* [Selected passage]:
==================================================

Tamils are also unnerved by the fact that the soldiers are almost entirely of the country's dominant Sinhalese ethnicity, and thus don't readily speak Tamil. In fact, the only language they usually share is English, their common colonial tongue. Tamils are so discomfited by the Sinhalese soldiers that they take pains to avoid earning their attention. Locals instruct their guests not to take photos of monuments dedicated to Tamil resistance figures until the Sri Lankan Army is out of sight; residents of Jaffna also show a preference for hiring taxis and rickshaws with older drivers, because Sri Lankan soldiers more readily suspect young people of being militants.

The war's legacy is most evident in the city's devastated infrastructure. Bombed-out, bullet-pocked buildings are scattered throughout the city. Jaffna's central train station is now a massive ruin. The once-proud waterfront is now a sorrowful stretch of hollow building foundations, battleground remnants from the 1980s and 1990s.

Still, despite the simmering tension and lingering destruction, the people of Jaffna are mostly upbeat. Perhaps more than anything else, they are enjoying their freedom of movement. "For the first time in 30 years, we can go to the hospital in Colombo," one local says.

==================================================

* [Supplied information]:

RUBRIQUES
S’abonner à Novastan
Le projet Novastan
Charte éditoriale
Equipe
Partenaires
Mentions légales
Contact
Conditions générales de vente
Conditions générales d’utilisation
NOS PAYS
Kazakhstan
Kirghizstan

==================================================

* [Work order 1]: Please echo the passage on postwar Jaffna word for word, starting with "Still, despite the" and going on through "one local says.".
* [Work order 2]: Proceed with the passage on postwar Jaffna from the point where it stops.
The data can be set aside; it isn't needed here.

* [Expected answer 1]:
Still, despite the simmering tension and lingering destruction, the people of Jaffna are mostly upbeat. Perhaps more than anything else, they are enjoying their freedom of movement. "For the first time in 30 years, we can go to the hospital in Colombo," one local says.

* [Expected answer 2]:
Restaurants and hotels are reporting that business is increasing after decades of stagnation. Indeed, there has been a spike in domestic and expat travel since the road connecting Jaffna to the rest of the country opened in January -- though some locals worry that tourism will drop precipitously once the novelty of visiting this once-forbidden city wears off.

Unfortunately, Colombo has been slow to commit resources or energy to a long-term rebuilding program for Jaffna. "In terms of development," says the CPA's Raheem, "the local concerns of the [Tamil] people are not being taken into account. They are feeling the lack of consultation and participation, and there is an overall sense of disempowerment."

Tamils are still enjoying the immediate fruits of peace, but everyone knows it is a fragile calm. Satchithanandam, who in addition to his reporting duties also writes the horoscopes for the daily newspaper at which he works, offers a less-than-reassuring prediction. The people of Jaffna are willing to struggle nonviolently for some measure of political autonomy and economic dignity, but, he says, "If they have to, they will fight."